I GOVERNI RIUSCIRANNO A STANARE GLI EVASORI?
Sembrava una promessa rituale fatta per contentare e illudere l’opinione pubblica: “Nessun rifugio per chi froda il fisco”. Era stata lanciata alcuni anni fa lasciando, all’apparenza, le cose come erano prima. Ma da qualche mese si assiste a una accelerazione della storia che ai grandi evasori (si parla di centinaia di miliardi di dollari e di euro) fa venire i brividi.
Nell’aprile di quest’anno ha cominciato il Fondo mondiale sulla trasparenza con un rapporto che denunciava l’enormità del furto fiscale. Seguiva a ruota un documento del consorzio dei giornalisti di investigazione, che aveva scoperto (ma senza poter rivelare nomi e cognomi a causa delle norme sulla privacy) la rete di frodatori mondiali delle tasse. Il 20 aprile il G20 (l’assemblea dei paesi sviluppati) esaminava seriamente il problema, che veniva successivamente analizzato agli inizi di maggio dal G7 (le maggiori economie mondiali, fra le quali l’Italia), poi a Mosca dal forum mondiale delle amministrazioni fiscali e alla fine del mese in un vertice europeo a Bruxelles.

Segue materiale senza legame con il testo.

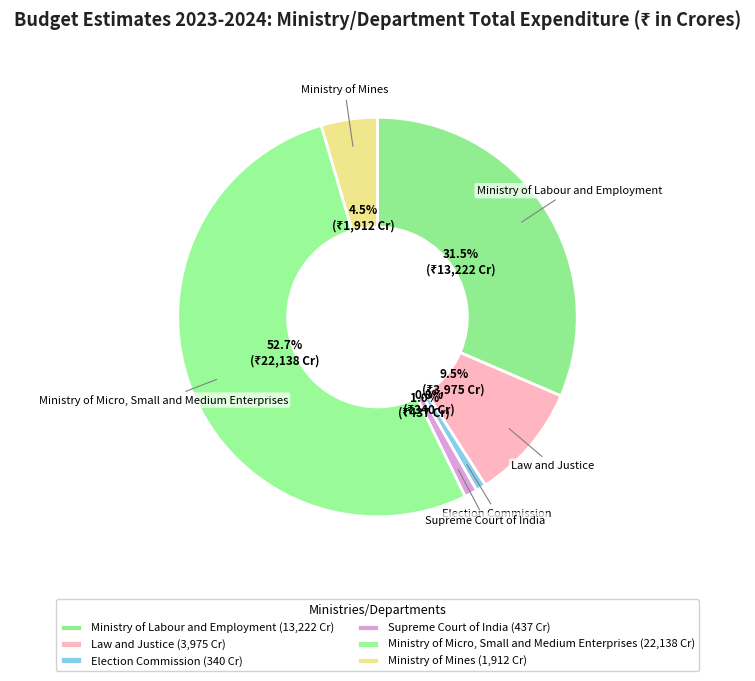

True or false: Ministry of Micro, Small and Medium Enterprises accounts for 65% of the total.

False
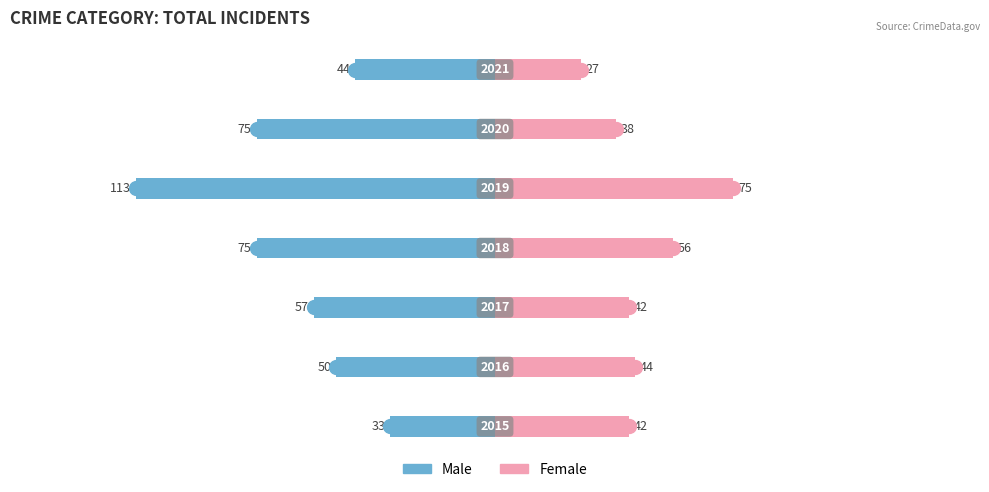

What is the difference between the Female values at 3 and 5?

18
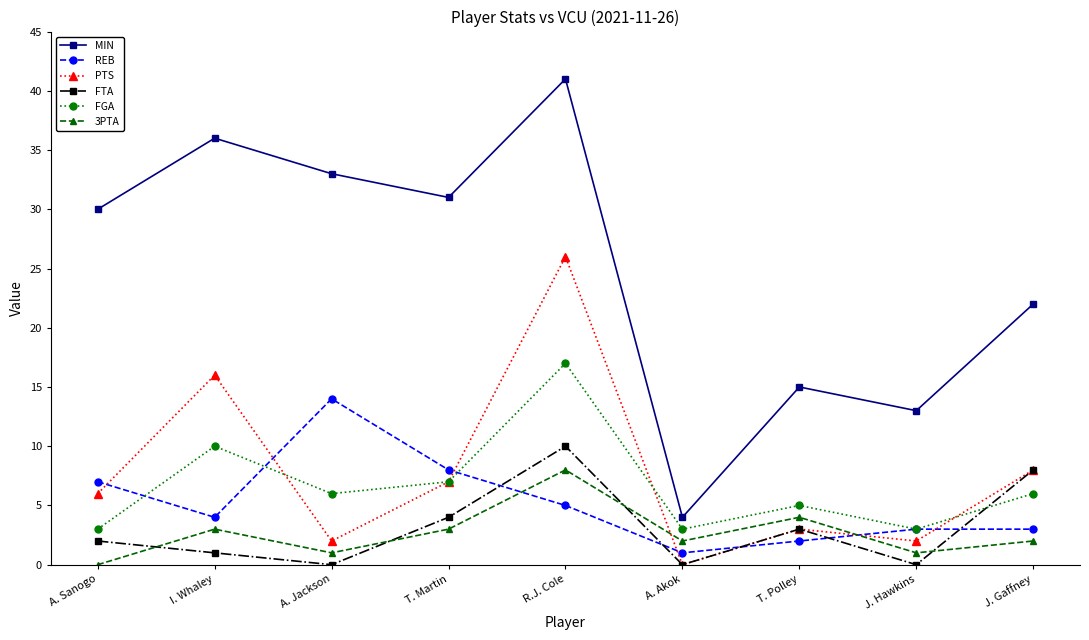

True or false: 3PTA has more than 2 points higher than both neighbors.

True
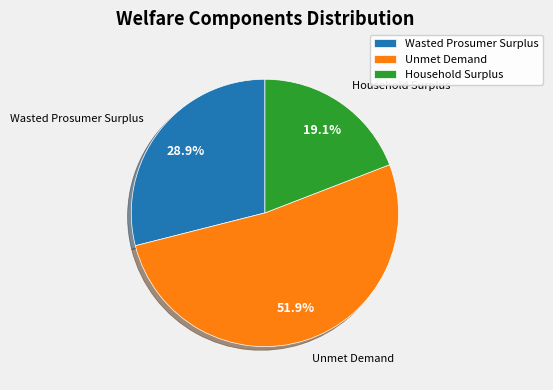

Between Household Surplus and Unmet Demand, which is larger?

Unmet Demand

Poco dopo Stati Uniti, Gran Bretagna e Australia rivelavano di essere in possesso di un elenco ancora più corposo di quello dei giornalisti, i quali potevano, a questo punto, cominciare a fare nomi. Infine a metà giugno in Irlanda, il G8 (i sette più la Russia) hanno discusso della “grande delinquenza finanziaria internazionale” per giungere a una serie di accordi con paesi – spesso reticenti – al fine di smantellare la cosiddetta “ottimizzazione fiscale”, cioè la serie di passaggi e operazioni destinati a far finire i patrimoni là dove si pagassero minori imposte, e giungere a uno scambio automatico dei dati finanziari, a partire dal 2015. Vale a dire la comunicazione immediata alla nazione di appartenenza di un’apertura di conto da parte di un cittadino di un altro stato. Senza possibilità di rifugiarsi dietro prestanome o in quella “finanza dell’ombra” – il cui ammontare è stato calcolato attorno ai 2600 miliardi di dollari – contro la quale sta combattendo il governo americano, perché portatrice di un “rischio sistemico”, largamente colpevole, per intenderci, dell’attuale, negativa situazione finanziaria mondiale.

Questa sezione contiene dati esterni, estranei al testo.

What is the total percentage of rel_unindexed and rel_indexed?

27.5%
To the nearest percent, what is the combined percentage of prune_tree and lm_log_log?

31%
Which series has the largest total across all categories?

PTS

E a questo proposito è stato tempestivamente lucido, e per molti versi anticipatore, papa Francesco, che in un discorso del 12 marzo aveva parlato di “dittatura dell’economia senza volto”, responsabile di una crisi economica “negazione del primato dell’uomo” e sollecitatrice del “feticismo del denaro”. Per il pontefice precarietà, paura, disperazione, decadimento della gioia di vivere, crescita della violenza e delle indecenze erano appunto risultati dell’“accettazione del dominio dei soldi sulle nostre persone e sulle nostre società”, diventandone i “nuovi idoli”. E il santo padre metteva in luce le gravi deficienze nell’orientamento antropologico dell’economia, che voleva ridurre l’uomo a una sola necessità, il consumo, concludendo che “l’essere umano è considerato oggi come un bene di consumo che si può utilizzare e poi gettare”.
È certamente necessario che la necessità di un equo – sottolineiamo l’aggettivo – contributo fiscale sia condivisa dall’opinione pubblica, spesso reticente all’idea del pagamento delle tasse: ma se si riflette che l’evasione (spesso attuata da stormi di specialisti che profittano dei vuoti delle leggi) comporta una perdita globale pari a mille miliardi di euro all’anno, corrispondente al prodotto interno lordo di metà Unione Europea, allora si comprende come i governi – possiamo forse aggiungere: in ritardo – siano interessati a reprimere “la grande delinquenza finanziaria internazionale”. Ci riusciranno?